The use of parsers allows us to save time and minimize the risk of errors in the process of moving from one file format to another, and thanks to the use of a single template for writing rules, it is convenient and easy for us to maintain our parsers – make changes, correct errors and add new rules.

Autotests

When processing such a large pool of localizations, it is impossible to manually track all possible errors. Of course, we could run QA tools such as XBench or AssurIT on each language of each task, but this is a rather monotonous and time-consuming task. So here we are very helped by autotests – a system for automatically checking localization resources for technical and linguistic errors. Autotests work around the clock, they update local copies of project repositories and check project files, both in the background and at user requests. Most tests perform static analysis of localization files (that is, they do not simulate any product or test environment) based on regular expressions, whitelists, predefined rules and heuristics.

Most tests check any file passed to them, but there are also tests that contain specific checks that only apply to specific types of resources (online help, agreements, etc.). Upon completion of the checks, the system generates a report available to users on the service portal. It is important to note that autotests do not make any changes to the files – they only indicate errors, after which the localization engineer needs to make changes to the necessary lines of the file himself or with the help of linguists. The team of engineers involved in autotest support periodically creates new tests, makes improvements to existing tests at the request of the teams, since from time to time new projects are added to the tests, the formats of glossaries and other external data sources change, which can lead to false positives or, conversely, , missing errors.

### Excerpted data
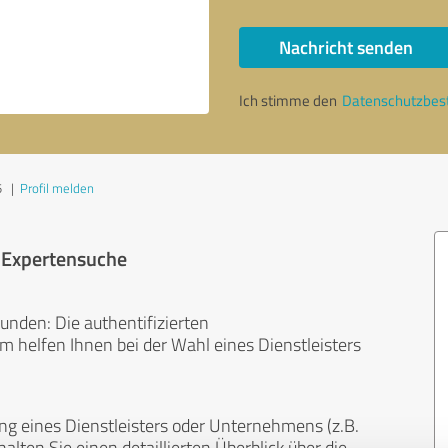
Nachricht senden
Ich stimme den
Datenschutzbe
5
|
Profil melden
r Expertensuche
unden: Die authentifizierten
helfen Ihnen bei der Wahl eines Dienstleisters
ng eines Dienstleisters oder Unternehmens (z.B.
lten Sie einen detaillierten Überblick über die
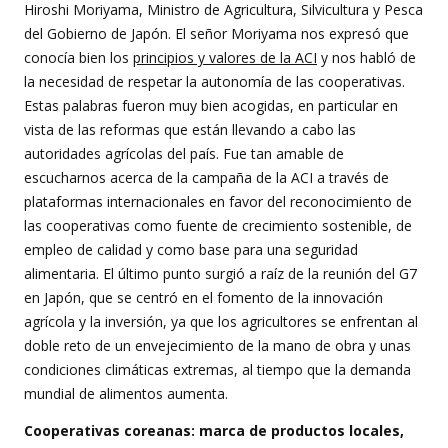
Hiroshi Moriyama, Ministro de Agricultura, Silvicultura y Pesca
del Gobierno de Japón. El señor Moriyama nos expresó que
conocía bien los
principios y valores de la ACI
y nos habló de
la necesidad de respetar la autonomía de las cooperativas.
Estas palabras fueron muy bien acogidas, en particular en
vista de las reformas que están llevando a cabo las
autoridades agrícolas del país. Fue tan amable de
escucharnos acerca de la campaña de la ACI a través de
plataformas internacionales en favor del reconocimiento de
las cooperativas como fuente de crecimiento sostenible, de
empleo de calidad y como base para una seguridad
alimentaria. El último punto surgió a raíz de la reunión del G7
en Japón, que se centró en el fomento de la innovación
agrícola y la inversión, ya que los agricultores se enfrentan al
doble reto de un envejecimiento de la mano de obra y unas
condiciones climáticas extremas, al tiempo que la demanda
mundial de alimentos aumenta.
Cooperativas coreanas: marca de productos locales,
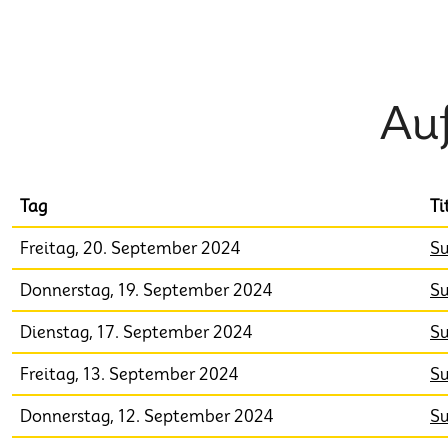
Au
Tag
Ti
Freitag, 20. September 2024
Su
Donnerstag, 19. September 2024
Su
Dienstag, 17. September 2024
Su
Freitag, 13. September 2024
Su
Donnerstag, 12. September 2024
Su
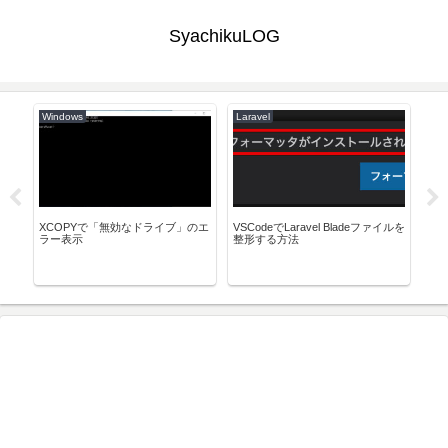
SyachikuLOG
Windows
Laravel
Co
グとし
XCOPYで「無効なドライブ」のエ
VSCodeでLaravel Bladeファイルを
Rea
ラー表示
整形する方法
ータ
る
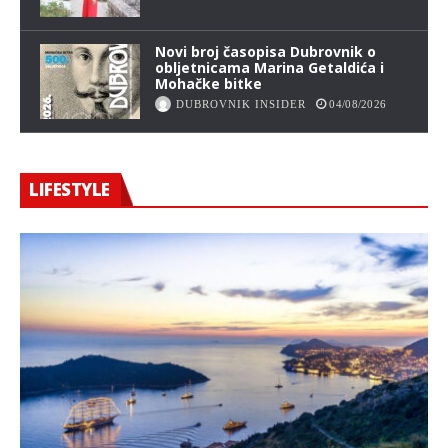
Novi broj časopisa Dubrovnik o
obljetnicama Marina Getaldića i
Mohačke bitke
DUBROVNIK INSIDER
04/08/2026
LIFESTYLE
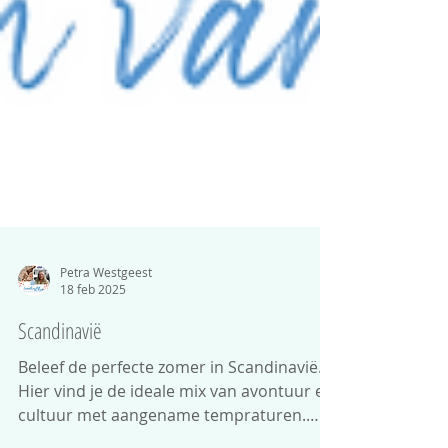
Petra Westgeest
18 feb 2025
Scandinavië
Beleef de perfecte zomer in Scandinavië.🌲
Hier vind je de ideale mix van avontuur en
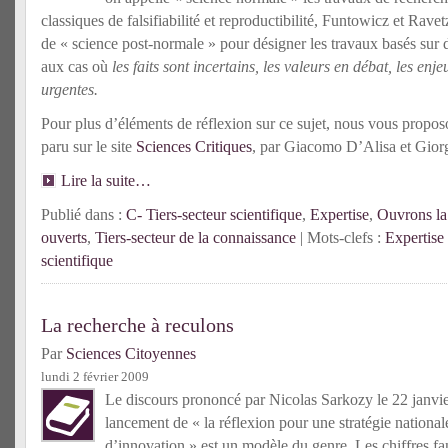
classiques de falsifiabilité et reproductibilité, Funtowicz et Rave
de « science post-normale » pour désigner les travaux basés sur
aux cas où
les faits sont incertains, les valeurs en débat, les enje
urgentes.
Pour plus d’éléments de réflexion sur ce sujet, nous vous proposo
paru sur le site
Sciences Critiques
, par Giacomo D’Alisa et Giorg
Lire la suite…
Publié dans :
C- Tiers-secteur scientifique
,
Expertise
,
Ouvrons la
ouverts
,
Tiers-secteur de la connaissance
| Mots-clefs :
Expertise 
scientifique
La recherche à reculons
Par
Sciences Citoyennes
lundi 2 février 2009
Le discours prononcé par Nicolas Sarkozy le 22 janvie
lancement de « la réflexion pour une stratégie national
d’innovation » est un modèle du genre. Les chiffres fant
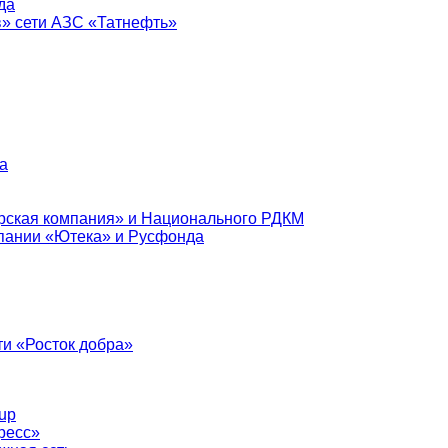
да
в» сети АЗС «Татнефть»
а
рская компания» и Национального РДКМ
пании «Ютека» и Русфонда
и «Росток добра»
up
ресс»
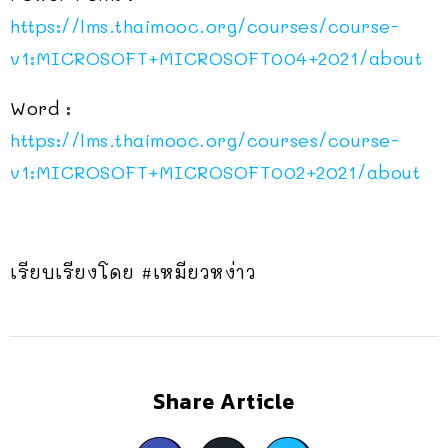
https://lms.thaimooc.org/courses/course-
v1:MICROSOFT+MICROSOFT004+2021/about
Word :
https://lms.thaimooc.org/courses/course-
v1:MICROSOFT+MICROSOFT002+2021/about
เรียบเรียงโดย #เหมียวหง่าว
Share Article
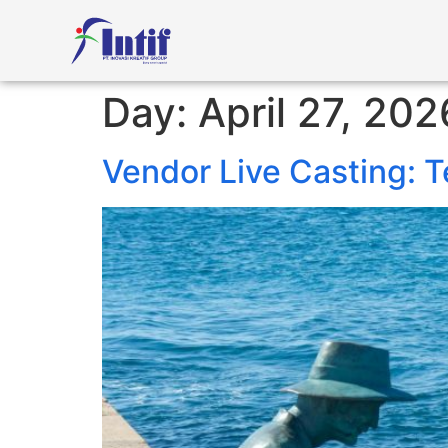
Day:
April 27, 202
Vendor Live Casting:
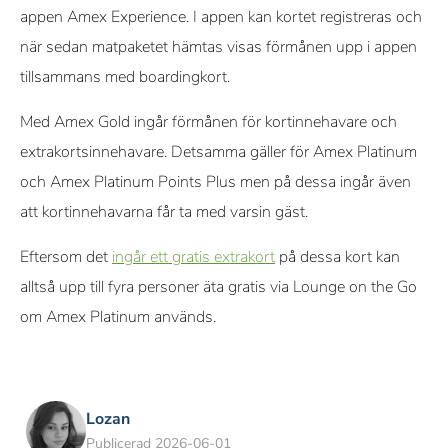
appen Amex Experience. I appen kan kortet registreras och
när sedan matpaketet hämtas visas förmånen upp i appen
tillsammans med boardingkort.
Med Amex Gold ingår förmånen för kortinnehavare och
extrakortsinnehavare. Detsamma gäller för Amex Platinum
och Amex Platinum Points Plus men på dessa ingår även
att kortinnehavarna får ta med varsin gäst.
Eftersom det
ingår ett gratis extrakort
på dessa kort kan
alltså upp till fyra personer äta gratis via Lounge on the Go
om Amex Platinum används.
Lozan
Publicerad 2026-06-01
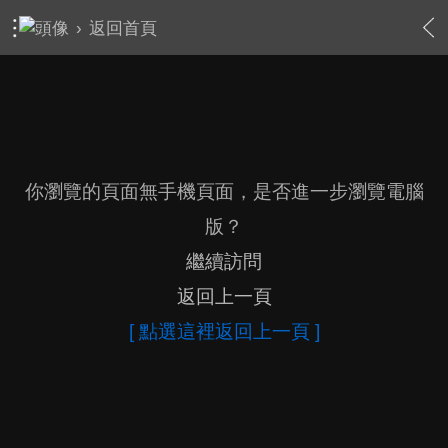
›
返回首頁
你瀏覽的頁面無手機頁面，是否進一步瀏覽電腦
版？
繼續訪問
返回上一頁
[ 點選這裡返回上一頁 ]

### What you have to do
Continue the passage on localization parsers and autotests given above, beginning after its final sentence.

### Answer section
What errors can autotests catch? For example, missing tags in html files, punctuation errors, inconsistency with the glossary, typos in product names, correct spelling of copyrights, incorrect text formatting, and others.

In the mobile team, automated tests are mainly used to check legal agreements, which allows you to quickly find and correct errors. This is very important, since final agreements come to localization on the eve of release, and saving time is a particularly important issue.

HashID

One of the most time-consuming tasks in localization is to ensure that the names of interface elements in the documentation exactly match the program interface. This is an important task, because if the names of GUI elements in the help differ from the names in the application, this significantly degrades the user experience. It is irrational to check all names manually due to tight deadlines, numerous localization languages and large volumes of documentation. Therefore, instead of checking GUI elements after translation, we came up with the idea of substituting them directly from GUI files and for this we introduced HashID – unique identifiers of interface elements.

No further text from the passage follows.